Ze statystyk wynika, że korzystanie z telefonu w trakcie kierowania pojazdem stwarza większe zagrożenie, niż to się wydaje większości osób. Pomimo wysokich kar, zarówno finansowych, jak i punktowych, sytuacje te nadal zdarzają się często. Dlatego tak dużą popularnością cieszą się prototypowe kamery MONOcam, które zostały okrzyknięte prawdziwym postrachem kierowców, korzystających z telefonów podczas jazdy.
Spis treści:
- Czym jest i jak działa kamera MONOcam?
- Gdzie stosuje się kamery MONOcam?
- Efekty wykorzystania tej technologii
Raport Komisji Europejskiej z 2022 roku [1] nie pozostawia złudzeń: korzystanie z telefonu w trakcie jazdy może być powodem nawet co czwartego wypadku drogowego w Europie. W 2019 roku przez rozproszenie uwagi kierującego zginęło 3000 osób, a ponad 120 tys. osób zostało rannych na europejskich drogach. Nic więc dziwnego, że w Polsce mandat za korzystanie z telefonu podczas jazdy wynosi 500 zł i aż 12 punktów karnych. Jeszcze wyższe kary za to wykroczenie obowiązują u naszych sąsiadów, jednak nawet one nie odstraszają kierowców od używania telefonów. Całkiem prawdopodobne, że skutecznie zrobią to kamery MONOcam.

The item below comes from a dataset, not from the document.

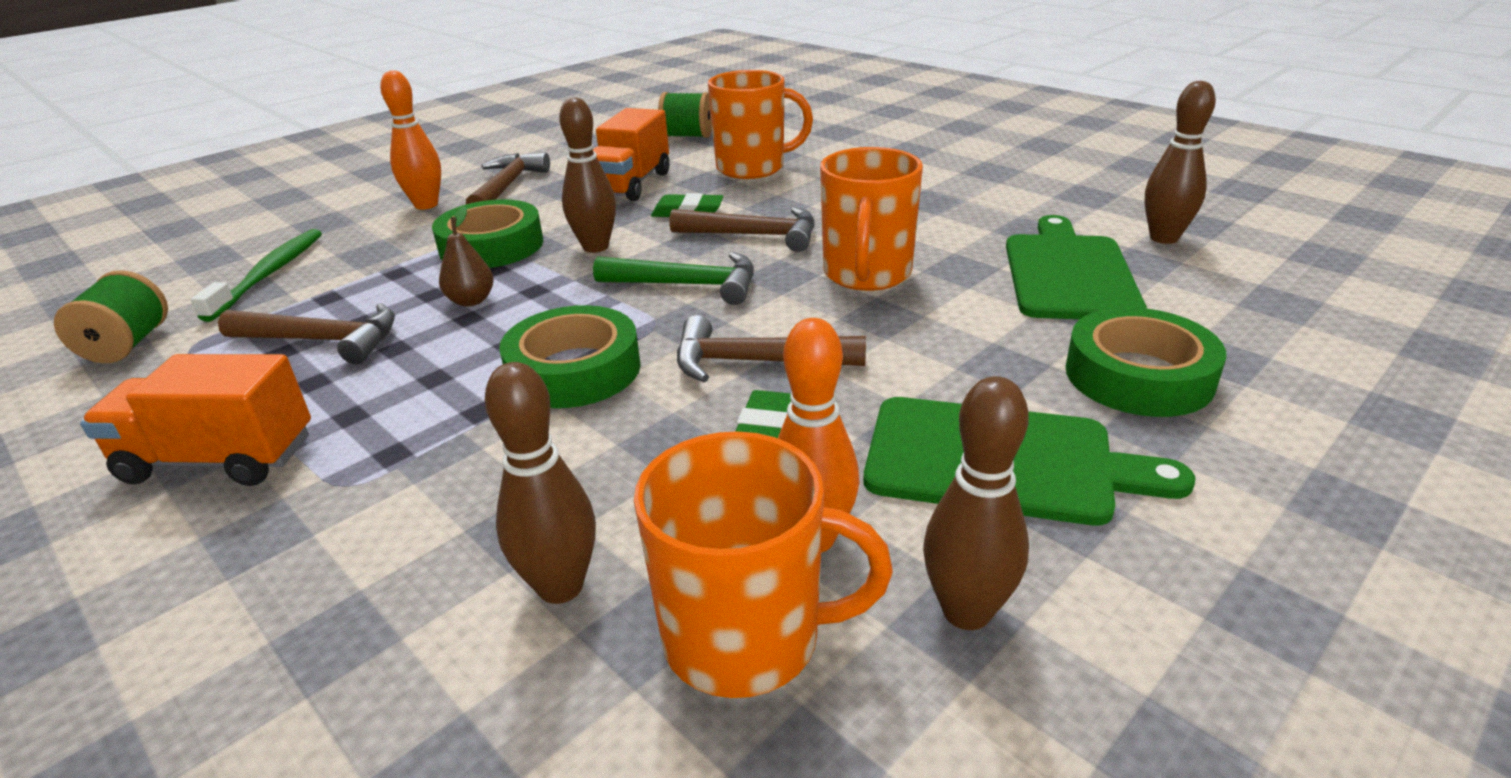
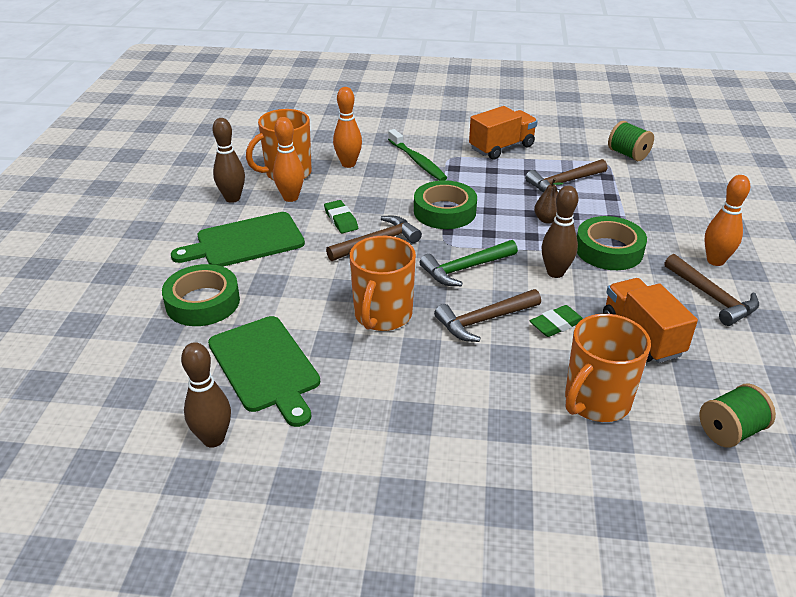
camera: 140 degrees right, 5 degrees up
(269, 274) = (665, 194): green toothbrush -> green toothbrush (417, 161)
(560, 587) = (348, 164): brown bowling pin -> orange bowling pin
(866, 274) = (382, 315): orange mug -> orange mug turned 135 degrees counterclockwise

Czym jest i jak działa kamera MONOcam?
Kamera MONOcam to zagraniczny wynalazek, który składa się z mobilnej kamery, połączonej z komputerem, korzystającym ze specjalnego oprogramowania. Kamery te przystosowane są do użytku w warunkach zewnętrznych i wyglądem przypominają modele przemysłowe. Największe innowacje dotyczą jednak nie ich budowy lecz oprogramowania, które przetwarza rejestrowane obrazy.
Kamery MONOcam w czasie rzeczywistym przesyłają wykonane zdjęcia do aplikacji, która identyfikuje poszczególne elementy kadru. Algorytmy są tak zaawansowane, że automatycznie rozpoznają i oznaczają kolorem dłonie kierowcy oraz ewentualne urządzenia mobilne w obrębie kadru. W ten sposób system wykrywa fakt korzystania przez kierowcę z telefonu, nawigacji czy nawet panelu dotykowego na desce rozdzielczej pojazdu.

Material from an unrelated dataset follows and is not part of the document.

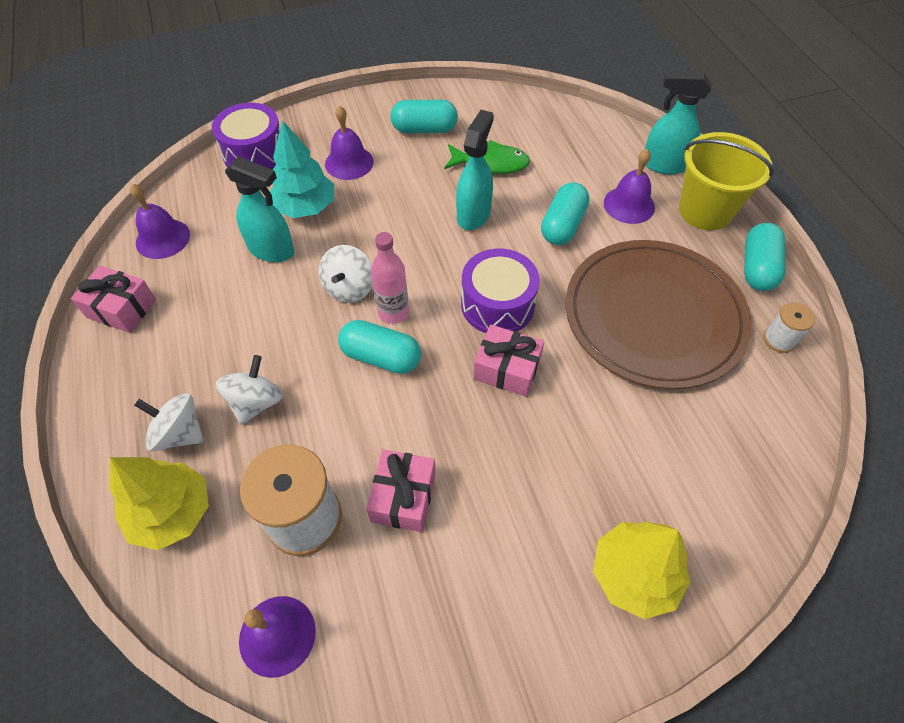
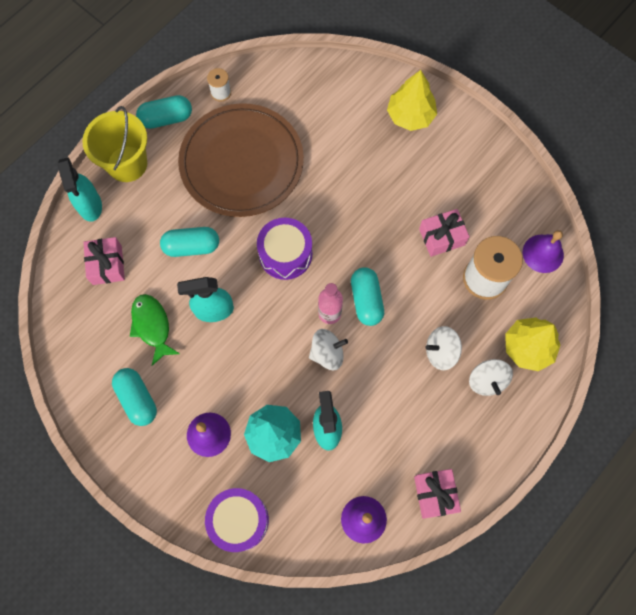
camera: 120 degrees left, 15 degrees up
(507, 369) = (331, 225): pink gift -> pink gift (107, 265)
(629, 205) = (147, 213): purple bell -> none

Gdzie stosuje się kamery MONOcam?
Kamery MONOcam to wynalazek holenderskich policjantów. Urządzenia te rozstawiane są na statywach na wiaduktach nad autostradami i drogami szybkiego ruchu. Taka lokalizacja zapewnia kąt ujęcia, dzięki któremu na zdjęciach idealnie widać wnętrze kabin zarówno samochodów osobowych, jak i ciężarówek. Statyw jest niski, a kamera niewielka, dlatego zestaw umieszczony na wiadukcie bardzo trudno zauważyć z pojazdu.
Oprogramowanie uruchomionej kamery MONOcam na bieżąco analizuje wykonywane zdjęcia. Jeśli system wykryje potencjalne wykroczenie, czyli kierowcę trzymającego w dłoni telefon lub obsługującego inne urządzenie mobilne, jego fotografia trafia do zespołu policjantów, którzy ostatecznie weryfikują zarejestrowany obraz. Po potwierdzeniu wykroczenia, na podstawie fotografii wystawiany jest mandat.
Efekty wykorzystania tej technologii
W Holandii z kamer MONOcam korzysta się od 2017 roku. Dzięki tym urządzeniom wystawiono już ponad 68 tys. mandatów. Szacunkowo w ciągu jednego dnia pracy kamera MONOcam dostarcza ok. 60 zdjęć, na których kierowcy korzystają z telefonu podczas jazdy.
Pierwszą partię kamer MONOcam zamówili Niemcy, a konkretnie położony między Luksemburgiem a Frankfurtem land Rheinland-Pfalz. Prezentacje możliwości tych urządzeń przygotowano także dla policji z Portugalii i Chorwacji, ale na razie brakuje informacji o zainteresowaniu tych krajów holenderskim wynalazkiem.
W Polsce tylko opisuje się tę zagraniczną technologię. A szkoda, bo według szacunków Instytutu Transportu Drogowego używanie telefonu przez kierowcę podczas prowadzenia pojazdu może być powodem nawet 25% wypadków na naszych drogach.